Exactly as written, retype the lines that run from the line holding "Banegas will also weave in what he learned f" through the end of the records below. Do not include pictures.

·····

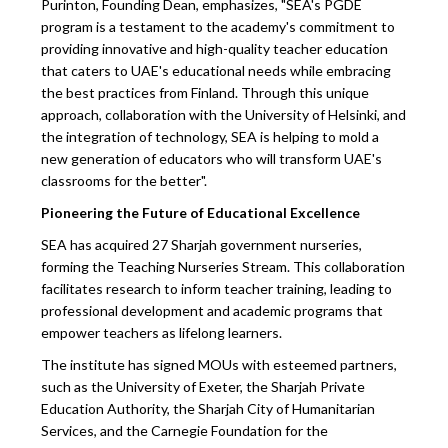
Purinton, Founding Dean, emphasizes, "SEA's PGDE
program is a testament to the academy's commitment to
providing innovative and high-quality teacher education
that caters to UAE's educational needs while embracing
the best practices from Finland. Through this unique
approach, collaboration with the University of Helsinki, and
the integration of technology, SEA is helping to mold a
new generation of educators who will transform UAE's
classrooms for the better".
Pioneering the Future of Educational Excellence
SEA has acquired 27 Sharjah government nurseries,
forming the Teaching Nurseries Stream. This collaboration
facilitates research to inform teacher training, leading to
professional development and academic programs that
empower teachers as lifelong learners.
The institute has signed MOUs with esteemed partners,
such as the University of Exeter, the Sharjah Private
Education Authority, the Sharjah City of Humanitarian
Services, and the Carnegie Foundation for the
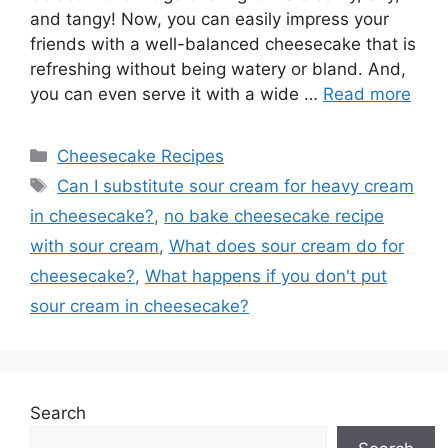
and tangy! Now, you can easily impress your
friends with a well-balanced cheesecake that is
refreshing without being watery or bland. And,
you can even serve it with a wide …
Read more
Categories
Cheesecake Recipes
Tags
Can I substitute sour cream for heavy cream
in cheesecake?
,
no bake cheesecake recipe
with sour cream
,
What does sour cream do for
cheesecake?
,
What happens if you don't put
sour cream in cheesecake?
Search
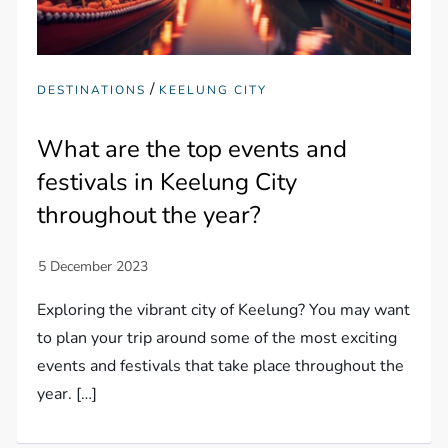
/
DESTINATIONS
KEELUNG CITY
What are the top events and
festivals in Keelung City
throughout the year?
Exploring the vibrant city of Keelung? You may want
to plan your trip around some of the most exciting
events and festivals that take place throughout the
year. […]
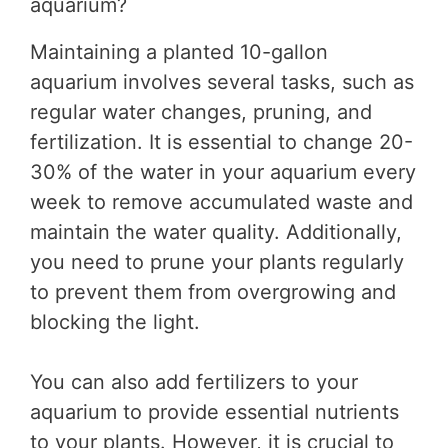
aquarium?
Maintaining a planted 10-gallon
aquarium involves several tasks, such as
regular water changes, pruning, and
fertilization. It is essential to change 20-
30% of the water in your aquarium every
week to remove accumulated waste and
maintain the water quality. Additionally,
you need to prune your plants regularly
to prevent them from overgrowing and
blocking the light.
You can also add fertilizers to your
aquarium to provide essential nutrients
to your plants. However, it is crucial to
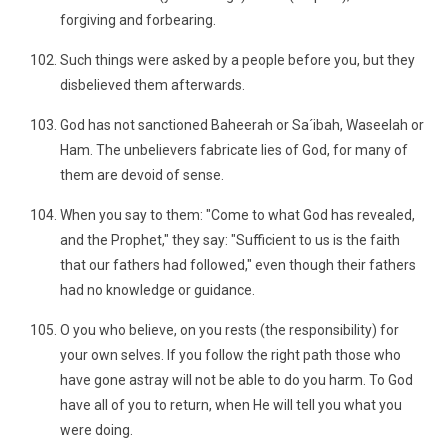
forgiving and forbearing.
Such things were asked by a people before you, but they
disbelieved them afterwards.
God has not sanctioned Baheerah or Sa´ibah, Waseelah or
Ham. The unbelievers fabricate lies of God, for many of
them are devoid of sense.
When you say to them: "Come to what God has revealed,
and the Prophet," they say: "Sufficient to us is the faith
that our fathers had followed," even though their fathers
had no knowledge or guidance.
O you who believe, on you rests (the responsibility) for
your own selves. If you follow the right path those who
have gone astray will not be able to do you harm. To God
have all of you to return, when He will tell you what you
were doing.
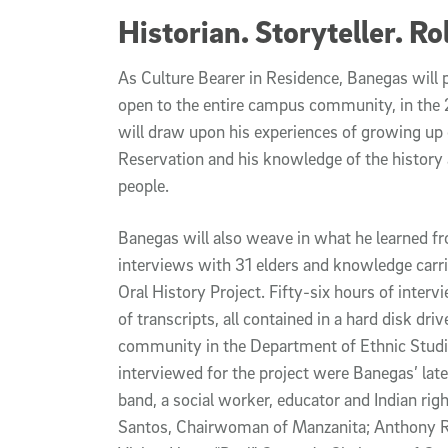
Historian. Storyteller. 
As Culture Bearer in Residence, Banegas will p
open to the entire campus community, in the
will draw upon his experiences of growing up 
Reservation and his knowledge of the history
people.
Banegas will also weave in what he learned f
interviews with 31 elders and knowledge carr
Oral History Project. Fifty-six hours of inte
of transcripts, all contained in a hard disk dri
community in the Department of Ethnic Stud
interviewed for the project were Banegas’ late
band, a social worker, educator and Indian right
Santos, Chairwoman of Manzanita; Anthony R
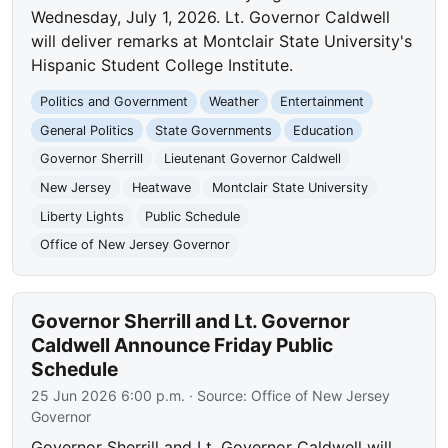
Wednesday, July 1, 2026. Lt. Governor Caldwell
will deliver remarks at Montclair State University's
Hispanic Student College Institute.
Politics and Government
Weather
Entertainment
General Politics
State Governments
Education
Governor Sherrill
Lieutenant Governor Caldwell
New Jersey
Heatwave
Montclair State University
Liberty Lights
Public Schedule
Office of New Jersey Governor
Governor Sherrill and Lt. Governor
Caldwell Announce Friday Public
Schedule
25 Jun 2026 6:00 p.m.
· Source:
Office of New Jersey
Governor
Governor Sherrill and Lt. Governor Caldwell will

·····

# FINISHED EXERCISE
Banegas will also weave in what he learned f
interviews with 31 elders and knowledge carr
Oral History Project. Fifty-six hours of inte
of transcripts, all contained in a hard disk dri
community in the Department of Ethnic Stud
interviewed for the project were Banegas’ late
band, a social worker, educator and Indian right
Santos, Chairwoman of Manzanita; Anthony R
Wednesday, July 1, 2026. Lt. Governor Caldwell
will deliver remarks at Montclair State University's
Hispanic Student College Institute.
Politics and Government
Weather
Entertainment
General Politics
State Governments
Education
Governor Sherrill
Lieutenant Governor Caldwell
New Jersey
Heatwave
Montclair State University
Liberty Lights
Public Schedule
Office of New Jersey Governor
Governor Sherrill and Lt. Governor
Caldwell Announce Friday Public
Schedule
25 Jun 2026 6:00 p.m.
· Source:
Office of New Jersey
Governor
Governor Sherrill and Lt. Governor Caldwell will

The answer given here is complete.